Ketentuan "snapback" dalam kesepakatan nuklir Iran atau Joint Comprehensive Plan of Action (JCPOA) 2015 memungkinkan sanksi Dewan Keamanan (DK) PBB terhadap Iran diberlakukan kembali secara otomatis jika Teheran dianggap melanggar kesepakatan.
Mekanisme ini juga memungkinkan pemberlakuan kembali sanksi tanpa bisa diblokir melalui hak veto lima anggota tetap DK PBB. Namun, Rusia menilai mekanisme tersebut tidak bisa digunakan lagi.
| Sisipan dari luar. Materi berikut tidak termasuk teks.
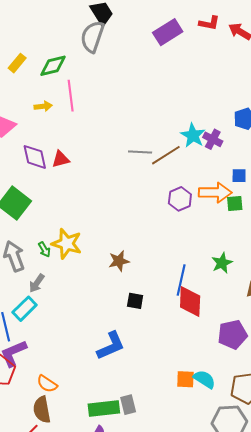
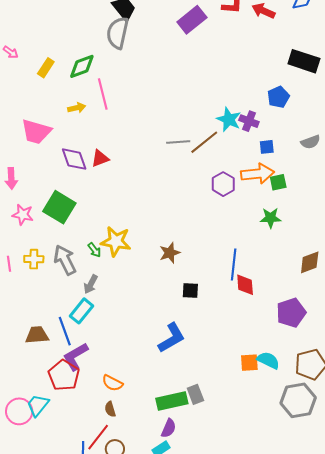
blue square: (239, 176) -> (267, 147), moved
green star: (222, 263) -> (271, 218), moved, turned 30
red diamond: (190, 301) -> (245, 285), size x0.7
brown semicircle: (42, 410) -> (110, 409), size x0.6

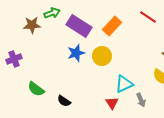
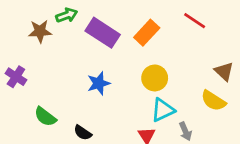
blue star: (76, 53) -> (99, 83), moved
yellow circle: (102, 56) -> (155, 78), moved
purple cross: (14, 59) -> (16, 77), turned -35

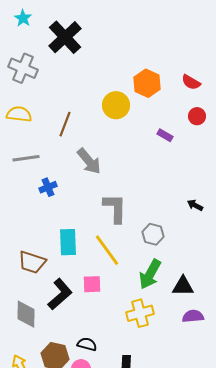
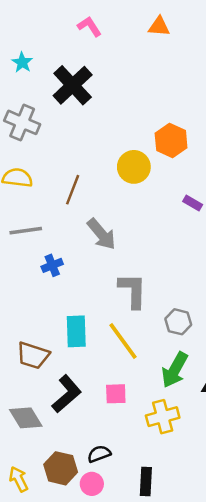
pink square: (92, 284) -> (116, 394), moved
gray diamond: (26, 314) -> (26, 418), turned -32
black semicircle: (87, 344) -> (99, 454), turned -36

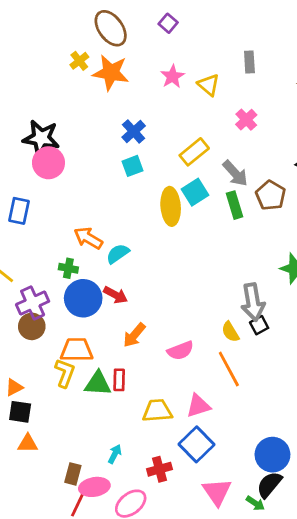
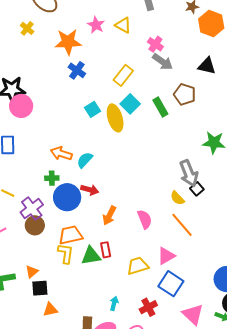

Perwakilan diplomatik Rusia mengatakan mekanisme untuk mengembalikan sanksi terhadap Iran belum diaktifkan karena persoalan hukum dan prosedur.
"Mekanisme untuk memberlakukan kembali resolusi Dewan Keamanan terkait Iran yang telah diadopsi sebelumnya, sebuah mekanisme yang tercantum dalam Resolusi 2231, tidak diaktifkan, dan hal ini disebabkan oleh berbagai alasan hukum maupun prosedural," tegas perwakilan diplomatik Rusia, sembari menuntut pemungutan suara prosedural untuk menghalangi agenda briefing mengenai Komite Sanksi 1737.
Rusia beralasan Resolusi DK PBB 2231 yang mengesahkan JCPOA telah berakhir pada 18 Oktober 2025. Menurut Moskow, sejak saat itu agenda non-proliferasi Iran tidak lagi masuk dalam daftar masalah aktif DK PBB.
Rusia juga menilai Komite Sanksi 1737 sudah tidak ada sejak 2015. Karena itu, Moskow menyebut tidak ada lagi dasar hukum untuk membahas kinerja komite tersebut.